Nevertheless, Mr. Melvin leaked the news of the possible deal to four of his friends — C. Roan Berry, Michael S. Cain, Joel C. Jinks and R. Jeffrey Rooks — the commission charged. That set off another chain of illegal tips as Mr. Berry passed the news onto Ashley J. Coots, who, in turn, tipped his friend Casey D. Jackson, according to the complaint. The S.E.C. also said that Mr. Cain, a stockbroker, told Peter C. Doffing about the secret transaction.
This prompted an email from my friend and hero Henry Manne, which he has kindly permitted me to reprint below:
Do we really want to police all such personal conversations? Do we really want the day-to-day conversations of people like the ones involved here to be threatened by SEC monitoring?
This is a good illustration of the civil liberties danger our insider trading law enforcement threatens.
Perhaps I am simply obsessed with a topic I've been around for too long, but I do indeed feel like shouting from the rooftops "Hey, the SEC is fucking us over." Why isn't the liberal community even taking notice?

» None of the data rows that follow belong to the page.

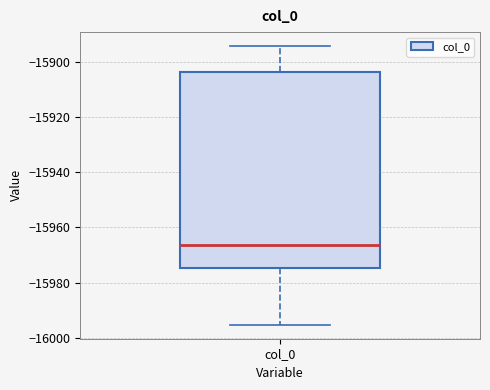

Read this box plot against the y-axis: the position of the median line, the range covered by the box, and the ends of both whiskers. The values are not printed on the chart, so give them approximately, as read against the axis.

median -15966, box -15974 to -15904, whiskers -15996 to -15894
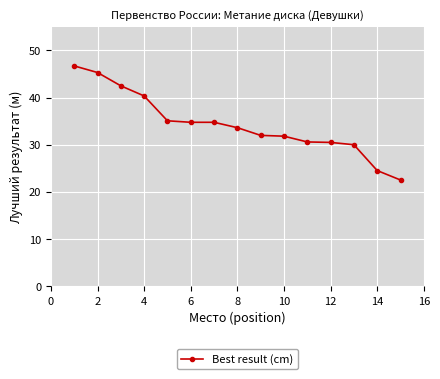

What is the difference between the maximum and minimum values?

24.2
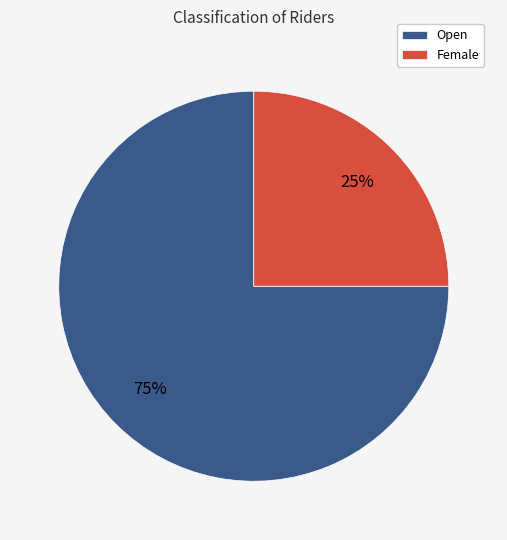

Is the sum of Open and Female greater than half?

Yes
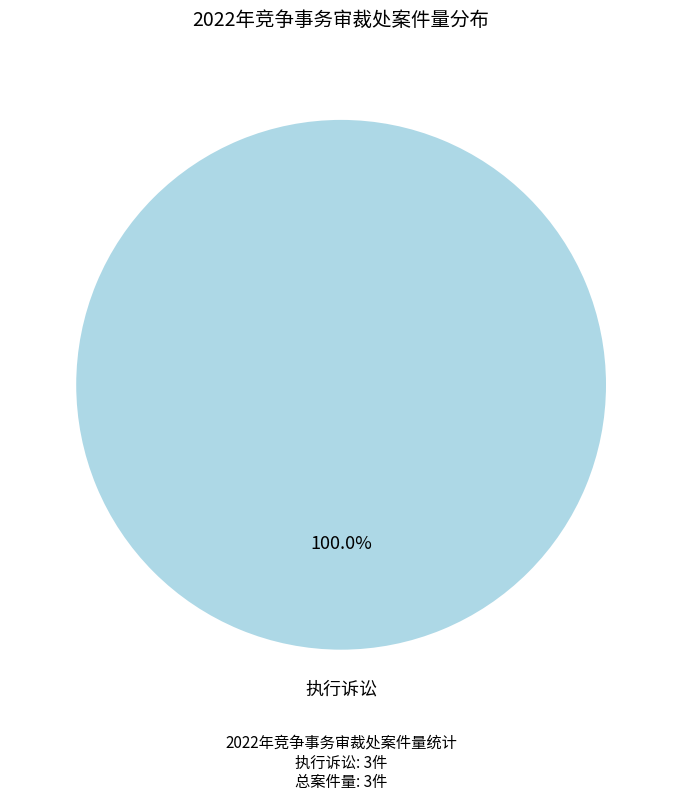

Is there a majority slice in this chart?

Yes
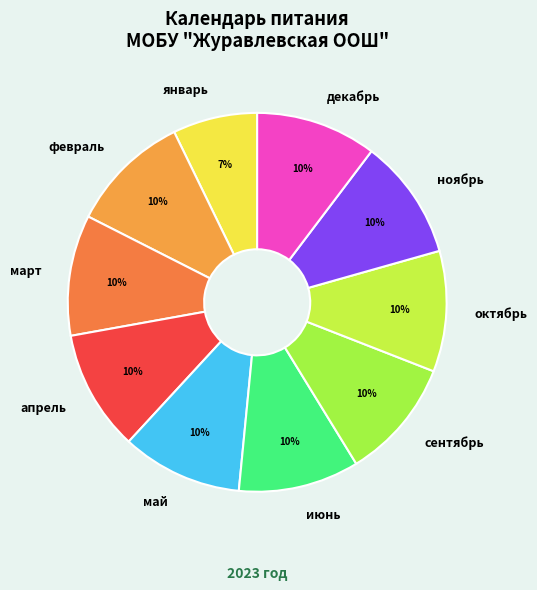

True or false: январь accounts for 7% of the total.

True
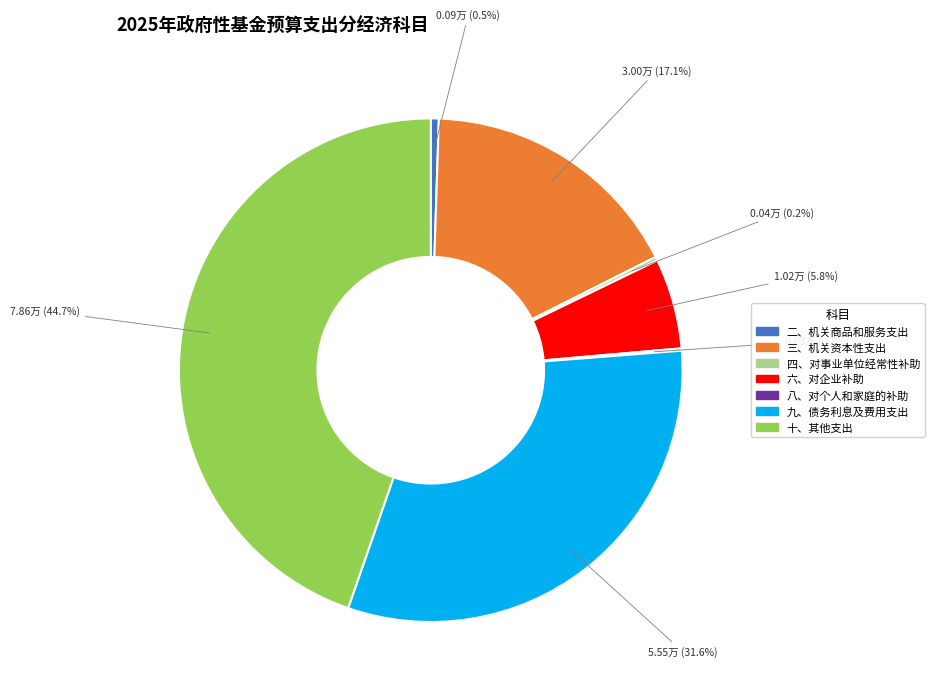

To the nearest percent, what is the average slice percentage?

14%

Do people really believe that this sort of investigation, conducted on a scale required to stop insider trading would be completely benign or is worth more than the implied costs? But there is a paradox in all this, since the best response to the kinds of concerns I've just mentioned is that there really is no threat to our civil liberties because the whole thing is just Kabuki theater. No one in his right mind would believe that the SEC scratches more than a very bare tip (the parts easily spotted) of a very large iceberg. (An interesting movie could be made out of the story line implied by this case focusing on interpersonal relationships not generally considered a danger to the community.)
That in turn bears out my old argument (as well as Dooley's) that effective enforcement of these laws is impossible, and, therefore, it is better not to try. For 46 years I have tried to get the army of commentators on this topic to consider the problems (and the economics) of enforcement. To date only Dooley and Bainbridge have taken up my challenge. These show prosecutions do have an effect: they drive the right people out of the market for information and put it more and more into the hands of those willing to take risks (e.g. the Al Capones of the stock market) or of naifs such as are involved in the instant case.